→ DATEN:
▼
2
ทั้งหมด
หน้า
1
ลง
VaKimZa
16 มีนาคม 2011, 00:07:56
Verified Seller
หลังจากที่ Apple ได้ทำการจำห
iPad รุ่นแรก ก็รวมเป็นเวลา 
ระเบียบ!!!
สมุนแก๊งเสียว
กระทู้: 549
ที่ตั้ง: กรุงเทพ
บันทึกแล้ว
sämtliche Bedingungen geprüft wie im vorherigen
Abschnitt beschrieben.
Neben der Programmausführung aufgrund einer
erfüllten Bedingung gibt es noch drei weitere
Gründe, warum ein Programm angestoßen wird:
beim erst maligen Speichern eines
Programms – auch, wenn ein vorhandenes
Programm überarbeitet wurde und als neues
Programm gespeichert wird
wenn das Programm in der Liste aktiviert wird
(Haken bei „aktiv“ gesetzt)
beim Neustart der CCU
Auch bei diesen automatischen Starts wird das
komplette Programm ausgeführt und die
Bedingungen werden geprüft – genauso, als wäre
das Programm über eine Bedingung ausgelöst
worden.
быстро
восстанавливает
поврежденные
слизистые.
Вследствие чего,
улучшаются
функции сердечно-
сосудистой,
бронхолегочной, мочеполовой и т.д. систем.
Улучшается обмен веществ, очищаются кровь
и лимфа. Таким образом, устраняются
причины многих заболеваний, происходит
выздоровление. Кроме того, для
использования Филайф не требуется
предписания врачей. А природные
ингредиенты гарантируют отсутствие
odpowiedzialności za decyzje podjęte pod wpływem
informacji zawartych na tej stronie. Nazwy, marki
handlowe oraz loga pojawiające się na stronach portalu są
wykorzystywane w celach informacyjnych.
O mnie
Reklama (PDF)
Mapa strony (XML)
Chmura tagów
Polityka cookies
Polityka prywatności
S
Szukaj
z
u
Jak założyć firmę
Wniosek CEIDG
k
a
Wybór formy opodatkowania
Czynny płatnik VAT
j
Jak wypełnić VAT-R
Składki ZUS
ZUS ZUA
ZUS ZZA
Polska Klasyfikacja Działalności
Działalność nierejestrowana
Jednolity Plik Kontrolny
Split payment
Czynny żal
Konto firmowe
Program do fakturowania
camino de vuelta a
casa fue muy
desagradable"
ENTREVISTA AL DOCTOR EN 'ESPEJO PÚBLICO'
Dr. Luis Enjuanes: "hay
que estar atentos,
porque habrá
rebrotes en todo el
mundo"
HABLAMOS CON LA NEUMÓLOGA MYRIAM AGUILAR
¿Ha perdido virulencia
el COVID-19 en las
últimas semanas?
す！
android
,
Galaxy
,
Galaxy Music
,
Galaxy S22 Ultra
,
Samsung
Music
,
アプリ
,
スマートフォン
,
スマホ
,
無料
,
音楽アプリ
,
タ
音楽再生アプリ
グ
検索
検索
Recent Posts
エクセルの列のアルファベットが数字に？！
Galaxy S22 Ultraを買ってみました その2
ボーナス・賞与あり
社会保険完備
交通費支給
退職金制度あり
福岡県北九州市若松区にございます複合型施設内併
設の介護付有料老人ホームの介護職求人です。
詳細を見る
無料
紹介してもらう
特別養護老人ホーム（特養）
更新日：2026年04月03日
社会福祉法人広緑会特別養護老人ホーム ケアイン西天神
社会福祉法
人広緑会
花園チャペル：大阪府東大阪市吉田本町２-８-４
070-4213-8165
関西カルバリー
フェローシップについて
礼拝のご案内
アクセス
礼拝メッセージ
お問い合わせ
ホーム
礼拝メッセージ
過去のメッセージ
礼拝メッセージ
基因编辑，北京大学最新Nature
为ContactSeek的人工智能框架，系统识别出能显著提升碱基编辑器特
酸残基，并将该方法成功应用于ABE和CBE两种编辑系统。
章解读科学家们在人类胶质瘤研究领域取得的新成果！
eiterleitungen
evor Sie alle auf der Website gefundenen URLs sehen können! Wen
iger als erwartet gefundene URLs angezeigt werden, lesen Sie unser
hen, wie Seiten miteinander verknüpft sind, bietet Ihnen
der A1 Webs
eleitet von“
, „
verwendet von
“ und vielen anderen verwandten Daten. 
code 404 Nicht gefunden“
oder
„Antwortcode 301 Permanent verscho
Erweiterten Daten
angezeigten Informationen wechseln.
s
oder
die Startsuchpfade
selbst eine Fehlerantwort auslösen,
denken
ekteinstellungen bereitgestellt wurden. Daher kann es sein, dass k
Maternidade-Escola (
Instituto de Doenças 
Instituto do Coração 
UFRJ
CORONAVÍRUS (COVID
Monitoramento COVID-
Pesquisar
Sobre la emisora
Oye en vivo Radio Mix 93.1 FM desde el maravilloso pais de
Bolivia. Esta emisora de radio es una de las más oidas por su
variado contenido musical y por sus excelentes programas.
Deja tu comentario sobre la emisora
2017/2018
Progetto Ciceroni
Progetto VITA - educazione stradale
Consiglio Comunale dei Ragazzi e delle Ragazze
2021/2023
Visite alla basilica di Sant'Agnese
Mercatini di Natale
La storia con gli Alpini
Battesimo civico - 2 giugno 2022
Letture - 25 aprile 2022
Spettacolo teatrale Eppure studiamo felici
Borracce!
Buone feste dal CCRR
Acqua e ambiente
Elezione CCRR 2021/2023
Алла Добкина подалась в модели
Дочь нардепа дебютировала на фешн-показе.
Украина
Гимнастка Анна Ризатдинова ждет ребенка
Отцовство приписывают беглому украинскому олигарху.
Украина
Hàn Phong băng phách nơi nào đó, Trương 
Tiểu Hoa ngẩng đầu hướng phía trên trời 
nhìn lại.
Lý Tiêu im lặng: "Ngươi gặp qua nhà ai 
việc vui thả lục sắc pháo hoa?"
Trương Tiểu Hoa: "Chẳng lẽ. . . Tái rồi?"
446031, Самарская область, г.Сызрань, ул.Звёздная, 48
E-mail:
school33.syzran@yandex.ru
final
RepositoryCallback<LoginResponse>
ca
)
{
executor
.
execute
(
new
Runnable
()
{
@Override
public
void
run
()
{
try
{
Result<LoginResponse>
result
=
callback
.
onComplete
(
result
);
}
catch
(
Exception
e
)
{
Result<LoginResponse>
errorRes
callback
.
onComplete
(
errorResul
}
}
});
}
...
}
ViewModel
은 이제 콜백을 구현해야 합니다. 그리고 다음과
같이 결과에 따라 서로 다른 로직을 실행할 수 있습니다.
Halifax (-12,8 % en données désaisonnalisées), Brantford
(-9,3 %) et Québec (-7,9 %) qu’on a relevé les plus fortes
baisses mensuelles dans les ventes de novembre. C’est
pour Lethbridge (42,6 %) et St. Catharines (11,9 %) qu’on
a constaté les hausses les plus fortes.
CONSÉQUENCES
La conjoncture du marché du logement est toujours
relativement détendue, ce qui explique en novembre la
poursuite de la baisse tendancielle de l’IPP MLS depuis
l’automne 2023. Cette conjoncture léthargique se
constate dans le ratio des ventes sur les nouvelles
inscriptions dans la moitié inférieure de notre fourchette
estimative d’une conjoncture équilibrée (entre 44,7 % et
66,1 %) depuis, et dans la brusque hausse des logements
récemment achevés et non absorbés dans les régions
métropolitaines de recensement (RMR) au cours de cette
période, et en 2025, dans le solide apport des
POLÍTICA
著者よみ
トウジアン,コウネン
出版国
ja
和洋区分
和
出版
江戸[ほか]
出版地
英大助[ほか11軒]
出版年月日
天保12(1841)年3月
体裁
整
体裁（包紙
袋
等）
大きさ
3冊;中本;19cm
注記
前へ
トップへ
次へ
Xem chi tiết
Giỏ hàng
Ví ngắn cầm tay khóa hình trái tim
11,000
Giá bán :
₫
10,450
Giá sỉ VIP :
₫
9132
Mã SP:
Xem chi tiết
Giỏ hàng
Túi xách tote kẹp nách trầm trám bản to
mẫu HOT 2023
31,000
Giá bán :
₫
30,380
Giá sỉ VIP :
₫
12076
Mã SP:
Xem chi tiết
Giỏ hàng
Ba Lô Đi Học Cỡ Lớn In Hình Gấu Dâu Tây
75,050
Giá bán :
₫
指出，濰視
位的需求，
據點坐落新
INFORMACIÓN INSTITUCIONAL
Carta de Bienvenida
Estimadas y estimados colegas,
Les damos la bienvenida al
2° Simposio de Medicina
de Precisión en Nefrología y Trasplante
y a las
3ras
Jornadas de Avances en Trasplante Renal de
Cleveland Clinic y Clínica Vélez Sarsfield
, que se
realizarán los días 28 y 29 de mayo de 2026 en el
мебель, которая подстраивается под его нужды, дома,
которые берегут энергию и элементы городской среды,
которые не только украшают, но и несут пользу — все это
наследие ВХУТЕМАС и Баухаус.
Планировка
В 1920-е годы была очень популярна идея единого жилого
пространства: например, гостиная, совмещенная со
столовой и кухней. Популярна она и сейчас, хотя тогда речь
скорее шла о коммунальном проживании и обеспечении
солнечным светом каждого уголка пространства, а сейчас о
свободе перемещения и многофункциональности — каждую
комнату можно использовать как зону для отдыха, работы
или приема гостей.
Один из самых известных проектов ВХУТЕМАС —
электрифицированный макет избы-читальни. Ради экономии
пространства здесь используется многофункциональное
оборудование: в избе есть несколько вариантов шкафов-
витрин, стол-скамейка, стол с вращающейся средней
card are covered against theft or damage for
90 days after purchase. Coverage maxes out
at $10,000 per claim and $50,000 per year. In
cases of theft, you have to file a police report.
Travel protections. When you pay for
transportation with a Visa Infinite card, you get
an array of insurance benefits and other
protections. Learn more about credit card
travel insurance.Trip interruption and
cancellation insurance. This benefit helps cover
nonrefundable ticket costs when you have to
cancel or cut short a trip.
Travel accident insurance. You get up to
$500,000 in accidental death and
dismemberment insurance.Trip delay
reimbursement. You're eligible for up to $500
▲
→ AUFGABE: Entnehmen Sie den Daten oben jede Zeile, in der das Wort „werden“ vorkommt. Groß- und Kleinschreibung ist dabei zu beachten.

→ LÖSUNG:
Bedingungen werden geprüft – genauso, als wäre
iger als erwartet gefundene URLs angezeigt werden, lesen Sie unser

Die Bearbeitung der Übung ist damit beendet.